Interest risks and dividend coverage
As mentioned at the beginning, ORC has a higher than average leverage ratio, which makes it more exposed to the interest rate risks. ORC makes its money on the spread between the long-term and short-term rates. ORC’s current short-term debt is about $5.2B. Based on these financials, the picture for its interest coverage and dividend coverage is quite bleak ahead. Let’s just consider a few simple numbers:
Its TTM operation cash flow is about $86M and its net profit is in the negative.
It will need about $73M of cash per year just to maintain its current Common & Preferred Stock Dividends. Going forward, it will need about $62M per year to maintain its reduced dividends of $0.055 per share per month.
With its current borrowing, a 1% increase in its interest rate would translate into $52M of additional interest expenses.
So the bottom line is that it already is having trouble covering its debt and dividends at the currently also zero borrowing rate. And a 1% interest rates rise would force it to cut dividends, or even worse, make it permanently unprofitable.

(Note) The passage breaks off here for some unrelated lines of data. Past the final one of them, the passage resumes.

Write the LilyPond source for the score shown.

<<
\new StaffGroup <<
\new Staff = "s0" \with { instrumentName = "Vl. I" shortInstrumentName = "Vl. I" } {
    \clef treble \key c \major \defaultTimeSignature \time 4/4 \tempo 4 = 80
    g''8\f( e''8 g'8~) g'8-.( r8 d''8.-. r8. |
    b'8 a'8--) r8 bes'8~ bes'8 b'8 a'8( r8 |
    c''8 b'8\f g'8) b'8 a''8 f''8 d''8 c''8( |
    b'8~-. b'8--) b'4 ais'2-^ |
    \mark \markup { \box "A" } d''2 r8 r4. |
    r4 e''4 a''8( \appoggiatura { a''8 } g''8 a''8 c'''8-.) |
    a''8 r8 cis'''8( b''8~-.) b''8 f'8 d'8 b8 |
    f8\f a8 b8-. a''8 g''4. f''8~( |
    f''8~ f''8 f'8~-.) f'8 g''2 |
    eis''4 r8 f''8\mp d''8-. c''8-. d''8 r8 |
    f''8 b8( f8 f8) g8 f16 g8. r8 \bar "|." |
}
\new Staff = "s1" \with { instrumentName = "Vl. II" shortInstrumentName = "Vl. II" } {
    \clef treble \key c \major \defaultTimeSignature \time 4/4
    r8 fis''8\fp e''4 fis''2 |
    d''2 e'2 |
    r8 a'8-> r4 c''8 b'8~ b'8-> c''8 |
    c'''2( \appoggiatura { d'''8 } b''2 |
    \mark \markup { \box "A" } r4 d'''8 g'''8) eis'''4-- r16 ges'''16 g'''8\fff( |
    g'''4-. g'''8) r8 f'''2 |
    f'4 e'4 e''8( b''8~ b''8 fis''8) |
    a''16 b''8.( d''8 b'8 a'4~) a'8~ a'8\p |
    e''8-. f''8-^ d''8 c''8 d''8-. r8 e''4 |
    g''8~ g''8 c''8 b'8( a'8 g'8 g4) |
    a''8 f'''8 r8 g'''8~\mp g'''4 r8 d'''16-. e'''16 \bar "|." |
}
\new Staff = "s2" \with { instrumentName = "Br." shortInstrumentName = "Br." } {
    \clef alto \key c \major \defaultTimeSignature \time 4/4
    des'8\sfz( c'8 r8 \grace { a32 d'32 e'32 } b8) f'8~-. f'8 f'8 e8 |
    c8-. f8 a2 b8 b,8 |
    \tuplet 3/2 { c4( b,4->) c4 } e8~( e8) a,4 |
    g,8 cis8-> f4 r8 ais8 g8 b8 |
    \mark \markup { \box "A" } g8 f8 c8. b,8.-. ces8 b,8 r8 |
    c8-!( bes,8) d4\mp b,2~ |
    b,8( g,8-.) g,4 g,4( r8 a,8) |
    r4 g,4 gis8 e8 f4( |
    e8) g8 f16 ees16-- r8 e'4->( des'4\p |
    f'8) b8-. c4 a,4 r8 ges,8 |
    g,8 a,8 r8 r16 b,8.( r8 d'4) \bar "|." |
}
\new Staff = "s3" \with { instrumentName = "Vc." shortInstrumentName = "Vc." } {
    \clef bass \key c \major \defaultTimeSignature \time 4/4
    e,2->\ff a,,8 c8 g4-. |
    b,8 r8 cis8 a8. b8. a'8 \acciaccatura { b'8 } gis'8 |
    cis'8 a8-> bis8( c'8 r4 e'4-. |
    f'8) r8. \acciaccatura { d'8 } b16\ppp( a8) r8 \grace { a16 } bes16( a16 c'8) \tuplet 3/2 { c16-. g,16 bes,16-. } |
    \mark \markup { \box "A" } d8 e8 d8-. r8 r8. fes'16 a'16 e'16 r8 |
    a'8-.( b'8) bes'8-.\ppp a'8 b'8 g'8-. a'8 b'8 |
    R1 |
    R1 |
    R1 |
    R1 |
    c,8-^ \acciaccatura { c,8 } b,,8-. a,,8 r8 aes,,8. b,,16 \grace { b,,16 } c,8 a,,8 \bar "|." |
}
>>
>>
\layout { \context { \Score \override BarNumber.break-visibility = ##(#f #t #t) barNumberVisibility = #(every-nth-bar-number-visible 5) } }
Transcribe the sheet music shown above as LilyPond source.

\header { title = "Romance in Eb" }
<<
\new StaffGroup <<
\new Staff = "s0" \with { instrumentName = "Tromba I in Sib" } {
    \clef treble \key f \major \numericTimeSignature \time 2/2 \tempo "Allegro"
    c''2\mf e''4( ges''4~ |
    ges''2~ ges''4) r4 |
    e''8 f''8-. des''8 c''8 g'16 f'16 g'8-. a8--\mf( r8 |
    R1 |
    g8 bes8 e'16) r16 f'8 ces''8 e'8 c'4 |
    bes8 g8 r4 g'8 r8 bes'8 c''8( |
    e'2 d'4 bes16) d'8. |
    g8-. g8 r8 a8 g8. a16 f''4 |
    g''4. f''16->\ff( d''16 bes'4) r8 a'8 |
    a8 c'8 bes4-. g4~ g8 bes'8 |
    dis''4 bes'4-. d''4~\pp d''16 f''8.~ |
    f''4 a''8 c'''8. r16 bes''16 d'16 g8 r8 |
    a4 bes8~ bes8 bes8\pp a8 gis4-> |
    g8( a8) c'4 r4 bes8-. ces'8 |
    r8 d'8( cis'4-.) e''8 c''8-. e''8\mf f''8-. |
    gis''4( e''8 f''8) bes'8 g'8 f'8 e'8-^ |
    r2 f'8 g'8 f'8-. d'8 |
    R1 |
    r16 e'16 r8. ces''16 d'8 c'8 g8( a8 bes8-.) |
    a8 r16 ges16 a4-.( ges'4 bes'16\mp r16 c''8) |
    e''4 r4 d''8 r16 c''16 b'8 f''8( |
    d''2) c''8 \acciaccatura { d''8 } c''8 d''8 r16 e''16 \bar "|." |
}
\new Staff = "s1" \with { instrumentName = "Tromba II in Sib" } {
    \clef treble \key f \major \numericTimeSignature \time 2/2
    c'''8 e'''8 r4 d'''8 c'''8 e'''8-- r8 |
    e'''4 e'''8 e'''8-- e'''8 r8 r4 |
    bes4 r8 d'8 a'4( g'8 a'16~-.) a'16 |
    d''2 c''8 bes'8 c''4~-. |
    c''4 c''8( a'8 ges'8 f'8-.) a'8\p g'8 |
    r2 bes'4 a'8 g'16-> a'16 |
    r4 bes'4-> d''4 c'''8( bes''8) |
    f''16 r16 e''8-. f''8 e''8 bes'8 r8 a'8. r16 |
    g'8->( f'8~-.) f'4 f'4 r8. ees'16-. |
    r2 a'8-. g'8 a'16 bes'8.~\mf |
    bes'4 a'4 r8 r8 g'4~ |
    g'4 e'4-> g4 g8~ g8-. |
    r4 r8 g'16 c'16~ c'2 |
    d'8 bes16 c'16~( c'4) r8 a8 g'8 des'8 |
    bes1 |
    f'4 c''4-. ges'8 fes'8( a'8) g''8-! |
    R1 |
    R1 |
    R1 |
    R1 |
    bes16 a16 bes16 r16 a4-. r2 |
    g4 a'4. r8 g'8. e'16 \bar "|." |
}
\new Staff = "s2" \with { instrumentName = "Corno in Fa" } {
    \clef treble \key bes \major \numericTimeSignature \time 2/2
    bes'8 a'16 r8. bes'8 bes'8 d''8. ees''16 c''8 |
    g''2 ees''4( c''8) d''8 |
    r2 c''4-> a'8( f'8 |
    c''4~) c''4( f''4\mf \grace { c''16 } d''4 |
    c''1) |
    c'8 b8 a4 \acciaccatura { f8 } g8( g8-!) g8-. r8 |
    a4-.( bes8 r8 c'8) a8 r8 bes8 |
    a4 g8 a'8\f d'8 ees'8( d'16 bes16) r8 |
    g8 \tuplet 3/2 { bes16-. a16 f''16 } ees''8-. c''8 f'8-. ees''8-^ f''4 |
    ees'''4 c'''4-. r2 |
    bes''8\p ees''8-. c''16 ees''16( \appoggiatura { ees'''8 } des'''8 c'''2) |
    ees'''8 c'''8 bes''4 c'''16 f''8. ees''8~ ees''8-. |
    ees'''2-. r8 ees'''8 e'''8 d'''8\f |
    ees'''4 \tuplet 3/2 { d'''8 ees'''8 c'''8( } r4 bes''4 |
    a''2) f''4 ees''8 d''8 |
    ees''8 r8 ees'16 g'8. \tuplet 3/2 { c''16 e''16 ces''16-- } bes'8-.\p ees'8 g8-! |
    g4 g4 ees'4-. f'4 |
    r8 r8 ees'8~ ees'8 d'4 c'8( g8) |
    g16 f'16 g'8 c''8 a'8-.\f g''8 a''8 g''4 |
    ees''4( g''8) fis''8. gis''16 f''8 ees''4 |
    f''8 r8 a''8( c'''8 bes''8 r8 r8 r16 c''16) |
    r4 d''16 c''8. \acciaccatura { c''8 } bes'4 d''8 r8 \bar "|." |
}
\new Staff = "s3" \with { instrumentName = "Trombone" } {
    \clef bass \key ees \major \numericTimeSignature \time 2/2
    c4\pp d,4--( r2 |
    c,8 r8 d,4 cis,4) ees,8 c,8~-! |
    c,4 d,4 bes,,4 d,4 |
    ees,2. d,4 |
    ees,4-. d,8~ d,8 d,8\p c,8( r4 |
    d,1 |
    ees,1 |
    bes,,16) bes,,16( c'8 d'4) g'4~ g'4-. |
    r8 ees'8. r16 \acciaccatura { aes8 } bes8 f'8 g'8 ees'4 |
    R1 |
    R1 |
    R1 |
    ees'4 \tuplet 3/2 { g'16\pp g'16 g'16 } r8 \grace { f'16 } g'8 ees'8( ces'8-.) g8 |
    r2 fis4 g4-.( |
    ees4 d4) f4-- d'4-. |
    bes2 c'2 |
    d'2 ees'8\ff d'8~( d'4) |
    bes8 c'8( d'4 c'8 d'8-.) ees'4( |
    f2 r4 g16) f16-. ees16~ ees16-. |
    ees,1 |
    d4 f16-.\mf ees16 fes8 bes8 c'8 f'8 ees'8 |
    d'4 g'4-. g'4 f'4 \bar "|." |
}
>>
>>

Finally, the interest raise could be more than 1%. The Fed’s most recent dot-plot hints a raise of the fed fund rates to about 1% in this year and another 1% in the next one or two years.
Conclusion and final thoughts
Since my last bearish thesis on ORC in Aug 2020, the stock has lost almost 15% of its price and the dividend yield has surged to 15.6%. In case you are wondering if it has become safer now or feel attracted to the 15%+ yield, you need to be aware of the following potential dangers:
1. The stock suffers low and inconsistent profitability despite its high leverage ratio (more than 1/3 higher than the sector average).
2. Its higher leverage ratio makes it more exposed to the interest rate risks. It already is having trouble covering its debt and dividends at the currently almost zero borrowing rate. And even a 1% interest rates rise would force it to cut dividends, or even worse, make it permanently unprofitable.
3. It has suffered a chronic loss of tangible book values – at an alarming rate of 12% CAGR since 2012. With such chronic losses, it is equivalent to an annuity – with a bad leak – for shareholders.
4. Lastly, despite all the above problems, its valuation is actually at a premium compared to its historical average.